Description
What version of gRPC are you using?
1.54.0
What version of Go are you using (go version
)?
go1.20.2 linux/amd64
What operating system (Linux, Windows, …) and version?
Linux 6.2
Bug Report
The configuration of TCP_USER_TIMEOUT
to 20 seconds in #2307 and #5219 together with go default tcp keepalive interval of just 15 seconds results in a tcp connection being reset after a single lost keepalive packet.
Lost packets of a tcp connection are normally being re-transmitted after a short amount of time, well within the 20 seconds timeout. But tcp keepalive packets are not being re-transmitted (ACK segments that contain no data are not reliably transmitted by TCP).
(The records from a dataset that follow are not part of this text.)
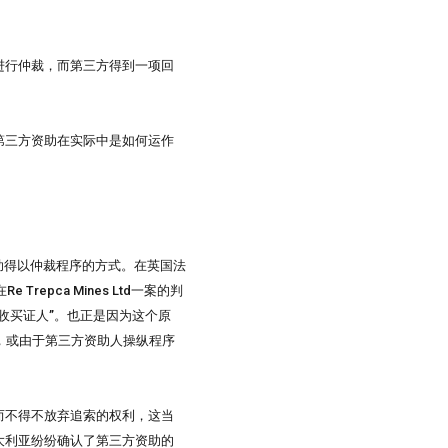
进行仲裁，而第三方得到一项回
第三方资助在实际中是如何运作
人的资助得以仲裁程序的方式。在英国法
repca Mines Ltd一案的判
收买证人”。也正是因为这个原
，或由于第三方资助人操纵程序
而不得不放弃追索的权利，这当
大利亚纷纷确认了第三方资助的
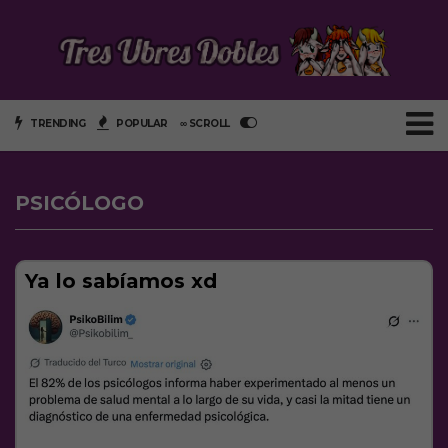
TRENDING
POPULAR
∞ SCROLL
PSICÓLOGO
Ya lo sabíamos xd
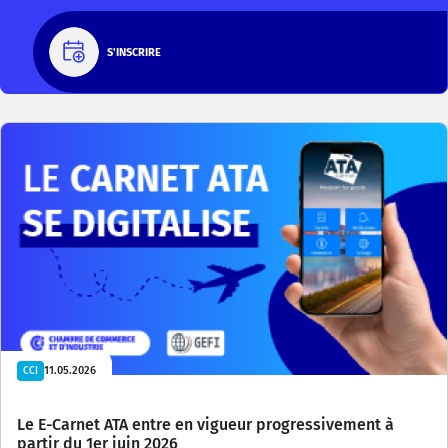
S'INSCRIRE
11.05.2026
CCI
Le E-Carnet ATA entre en vigueur progressivement à
partir du 1er juin 2026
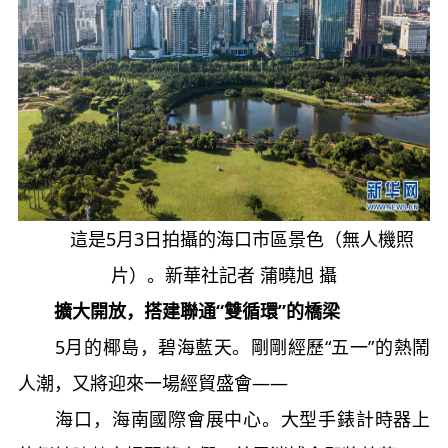
這是5月3日拍攝的海口市區景色（無人機照
片）。新華社記者 蒲曉旭 攝
擴大開放，搭建聯通“雙循環”的橋梁
5月的椰島，碧海藍天。剛剛經歷“五一”的熱鬧
人潮，又將迎來一場經貿盛會——
海口，海南國際會展中心。大型手錶計時器上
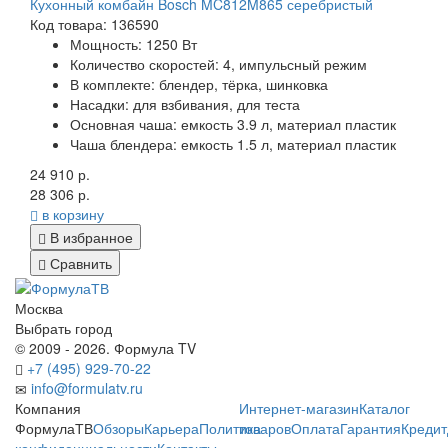
Кухонный комбайн Bosch MC812M865 серебристый
Код товара: 136590
Мощность:
1250 Вт
Количество скоростей:
4, импульсный режим
В комплекте:
блендер, тёрка, шинковка
Насадки:
для взбивания, для теста
Основная чаша:
емкость 3.9 л, материал пластик
Чаша блендера:
емкость 1.5 л, материал пластик
24 910 р.
28 306 р.
в корзину
В избранное
Сравнить
Москва
Выбрать город
© 2009 - 2026. Формула TV
+7 (495) 929-70-22
info@formulatv.ru
Компания
Интернет-магазин
Каталог
ФормулаТВ
Обзоры
Карьера
Политика
товаров
Оплата
Гарантия
Кредит
конфиденциальности
Контакты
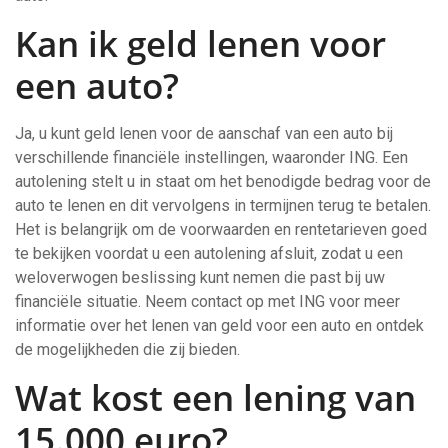
Kan ik geld lenen voor
een auto?
Ja, u kunt geld lenen voor de aanschaf van een auto bij
verschillende financiële instellingen, waaronder ING. Een
autolening stelt u in staat om het benodigde bedrag voor de
auto te lenen en dit vervolgens in termijnen terug te betalen.
Het is belangrijk om de voorwaarden en rentetarieven goed
te bekijken voordat u een autolening afsluit, zodat u een
weloverwogen beslissing kunt nemen die past bij uw
financiële situatie. Neem contact op met ING voor meer
informatie over het lenen van geld voor een auto en ontdek
de mogelijkheden die zij bieden.
Wat kost een lening van
15.000 euro?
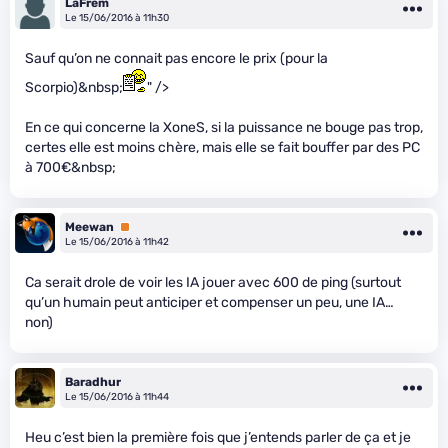
LaFrem
Le 15/06/2016 à 11h30
Sauf qu’on ne connait pas encore le prix (pour la
Scorpio)&nbsp;
" />
En ce qui concerne la XoneS, si la puissance ne bouge pas trop,
certes elle est moins chère, mais elle se fait bouffer par des PC
à 700€&nbsp;
Meewan
Premium
Le 15/06/2016 à 11h42
Ca serait drole de voir les IA jouer avec 600 de ping (surtout
qu’un humain peut anticiper et compenser un peu, une IA…
non)
Baradhur
Le 15/06/2016 à 11h44
Heu c’est bien la première fois que j’entends parler de ça et je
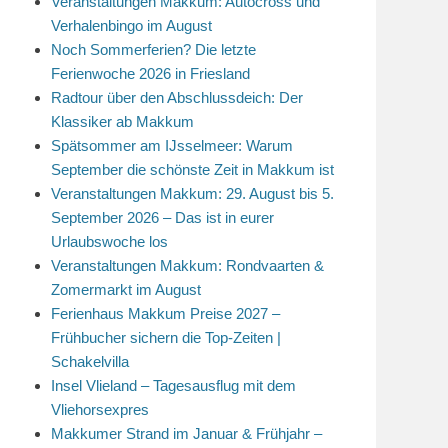
Veranstaltungen Makkum: Autocross und
Verhalenbingo im August
Noch Sommerferien? Die letzte
Ferienwoche 2026 in Friesland
Radtour über den Abschlussdeich: Der
Klassiker ab Makkum
Spätsommer am IJsselmeer: Warum
September die schönste Zeit in Makkum ist
Veranstaltungen Makkum: 29. August bis 5.
September 2026 – Das ist in eurer
Urlaubswoche los
Veranstaltungen Makkum: Rondvaarten &
Zomermarkt im August
Ferienhaus Makkum Preise 2027 –
Frühbucher sichern die Top-Zeiten |
Schakelvilla
Insel Vlieland – Tagesausflug mit dem
Vliehorsexpres
Makkumer Strand im Januar & Frühjahr –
Therefore the timeout is reached after just a single lost packet.
Normally not re-transmitting tcp keepalive packets is fine as the connection is only reseted after TCP_KEEPCNT
(default=9) lost keepalive packets.
Test
TCPDump of a test grpc connection (disabled keepalives on the client to reduce packet count, the same issue can be reproduced with default keepalives on both the server and client):
- After packet 199 I dropped all traffic TO port 8090
sudo iptables -I INPUT -p tcp --dport 8090 -j DROP
- Packet 200 gets received by the client and answered in packet 201
- Packet 201 is only visible in the tcpdump but does not get received by the server
- Packet 202 resets the connection by the server when the next keepalive would have been send
Increasing the TCP_USER_TIMEOUT
to 50 seconds results in the connection only being reset after 3 lost keepalive packets.
grpc.KeepaliveParams(
keepalive.ServerParameters{
Timeout: 50 * time.Second,
},
),
Note: Here "keepalive" refers to the grpc/http2 keepalive mechanism and timeout configuration, not the tcp keepalives.